In any event the plan would either be to nuke it from orbit and have the blast expend a maximum amount of energy over an optimized amount of land, baking the oxygen out of it, or burying the nukes an optimized distance under the ground so the heat diffused into those upper layers and baked the oxygen out but near enough that most of the oxygen could escape the ground into the air, I really have no idea what that depth would be or which method would be better, but I'd be ton the sub-surface detonation leaving less contaminants around to endanger people compared to an aerial or surface blast.

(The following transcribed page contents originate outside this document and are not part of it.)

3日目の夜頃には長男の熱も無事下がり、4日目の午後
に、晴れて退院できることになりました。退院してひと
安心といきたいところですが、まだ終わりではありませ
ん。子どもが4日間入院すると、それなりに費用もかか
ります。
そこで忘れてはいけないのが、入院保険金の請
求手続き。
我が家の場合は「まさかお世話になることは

Like I said, I don't trust the article or commentary on the subject to be very accurate, but nuking the moon or Mars doesn't even set my threat radar off concerning humans, I'd be worried about damaging the geology of the moon when we hadn't studied it yet, back then, myself, more than the possible accident option of the nuclear material blowing up during launch or boost phases. A rocket exploding on the pad and spraying the vlast radius with nuclear contaminants isn't much worse then it blowing up on the pad anyway, and frankly I wouldn't expect a big ball of uranium or plutonium to seriously fragment if the rocket blew up, a single, or even a few dozen, dense shards of fissionable material tumbling onto land or sea isn't exactly nothing but then neither is a train derailing at speed in the middle of city. If it totally atomized into fine dust on the way down it would be spread over some ellipse hundreds or thousands of miles long, radiation isn't to be laughed at but the better part of a million square miles would be a hell of a diluting factor, Nagasaki and Hiroshima were moderately dirty weapons and they hardly made the entire Archipelago there dangerous. Fragments would be easier to cleanup but totally fragmentation probably wouldn't even need it.

In any event, we shoot plutonium up into space regularly already, we used about a bomb's worth of the stuff in that new Mars rover.